▶ About this exercise
Without the pictures, print the lines running from the beginning of the material to the line containing "thumb mcp: (730, 492)", both ends included.

==*==

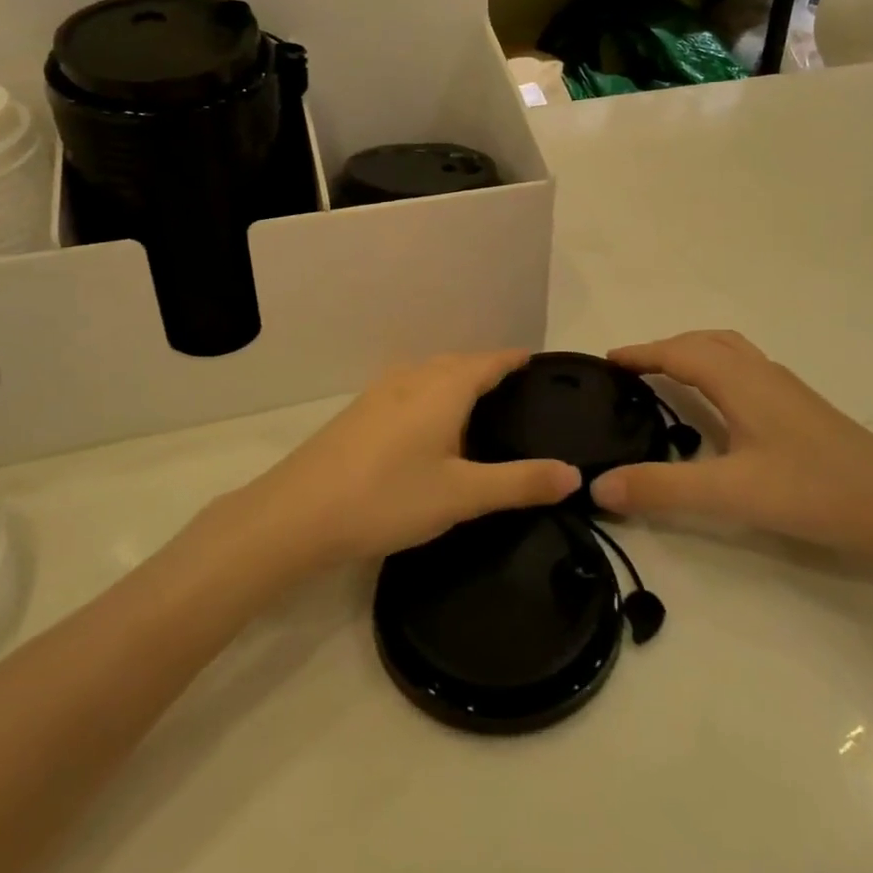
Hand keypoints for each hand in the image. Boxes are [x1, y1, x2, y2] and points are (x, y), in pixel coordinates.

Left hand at [240, 351, 581, 567]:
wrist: (298, 513)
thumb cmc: (388, 497)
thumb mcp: (462, 496)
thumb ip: (519, 483)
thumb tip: (574, 474)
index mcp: (443, 388)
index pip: (488, 362)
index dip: (513, 359)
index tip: (536, 361)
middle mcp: (412, 379)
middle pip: (458, 362)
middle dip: (486, 368)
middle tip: (514, 387)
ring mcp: (380, 393)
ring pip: (429, 373)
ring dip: (455, 378)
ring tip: (475, 402)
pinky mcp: (359, 412)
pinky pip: (408, 388)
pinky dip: (430, 393)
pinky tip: (426, 424)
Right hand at [589, 331, 872, 557]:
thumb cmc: (813, 490)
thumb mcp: (730, 492)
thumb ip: (662, 488)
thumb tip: (598, 485)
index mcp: (739, 381)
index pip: (678, 352)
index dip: (641, 353)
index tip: (607, 360)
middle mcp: (761, 372)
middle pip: (703, 342)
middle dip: (664, 348)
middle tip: (632, 370)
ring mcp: (786, 388)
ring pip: (729, 351)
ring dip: (693, 352)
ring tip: (669, 374)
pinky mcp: (802, 406)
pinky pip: (746, 367)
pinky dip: (717, 367)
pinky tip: (722, 402)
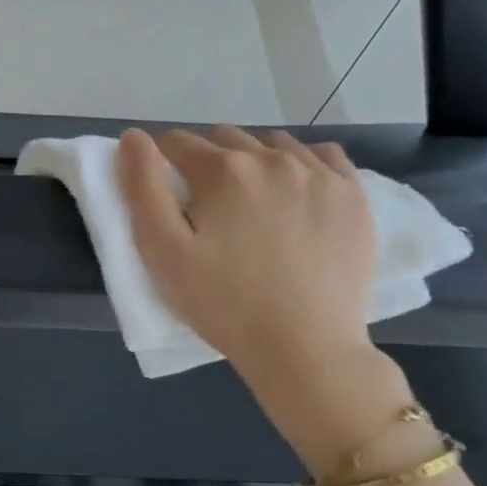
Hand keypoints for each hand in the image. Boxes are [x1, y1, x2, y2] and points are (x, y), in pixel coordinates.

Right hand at [117, 127, 409, 468]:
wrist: (305, 349)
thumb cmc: (223, 304)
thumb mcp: (163, 251)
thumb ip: (142, 187)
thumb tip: (133, 137)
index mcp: (222, 170)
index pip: (176, 143)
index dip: (164, 166)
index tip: (170, 199)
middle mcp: (271, 157)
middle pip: (224, 138)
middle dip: (207, 162)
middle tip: (209, 210)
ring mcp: (319, 173)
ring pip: (272, 144)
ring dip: (253, 161)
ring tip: (252, 206)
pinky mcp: (354, 194)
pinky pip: (322, 155)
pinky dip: (303, 164)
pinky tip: (296, 196)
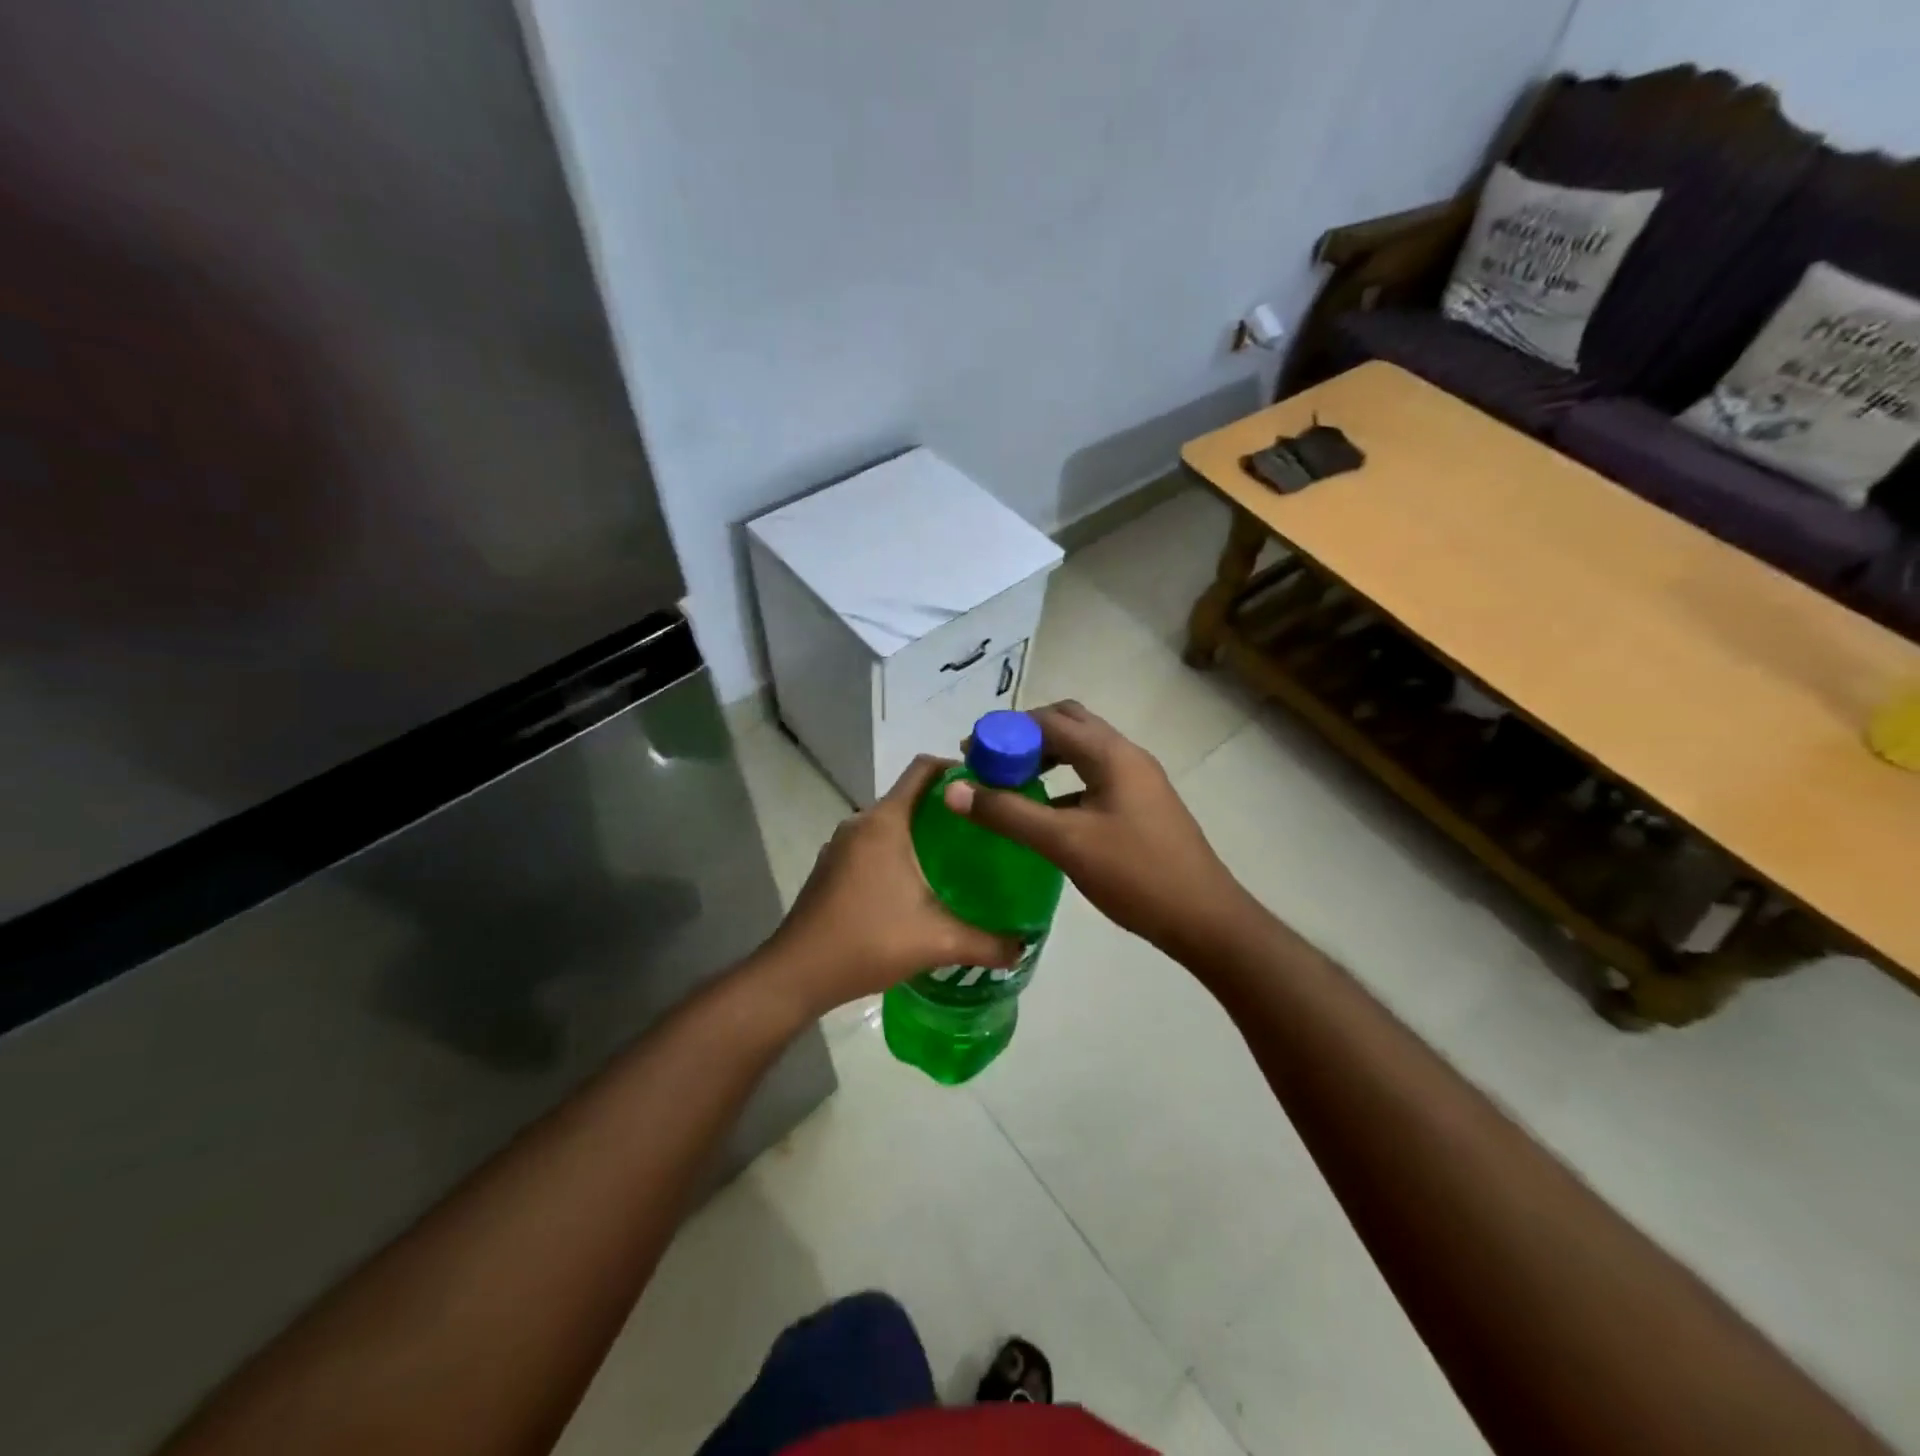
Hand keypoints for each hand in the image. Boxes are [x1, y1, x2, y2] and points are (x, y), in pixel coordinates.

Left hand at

==*==

▶ Solution to this problem
Hand keypoints for each hand in the image. Boxes are [x1, y1, x2, y2] and points are (x, y), in pixel coordinates.

Left hand at [240, 351, 581, 567]:
wrist: (298, 513)
thumb cmc: (388, 497)
thumb mcp: (462, 496)
thumb ip: (519, 483)
thumb tip: (574, 474)
index mcp: (443, 388)
index pip: (488, 362)
index dip: (513, 359)
index tip: (536, 361)
middle mcp: (412, 379)
middle pip: (458, 362)
middle dip: (486, 368)
middle tip: (514, 387)
ring mcp: (380, 393)
ring pip: (429, 373)
ring dip: (455, 378)
ring tip: (475, 402)
pinky mcp: (359, 412)
pinky pip: (408, 388)
pinky dip: (430, 393)
pinky tip: (426, 424)
Right hand at [589, 331, 872, 557]:
thumb cmc: (813, 490)
thumb mcp: (730, 492)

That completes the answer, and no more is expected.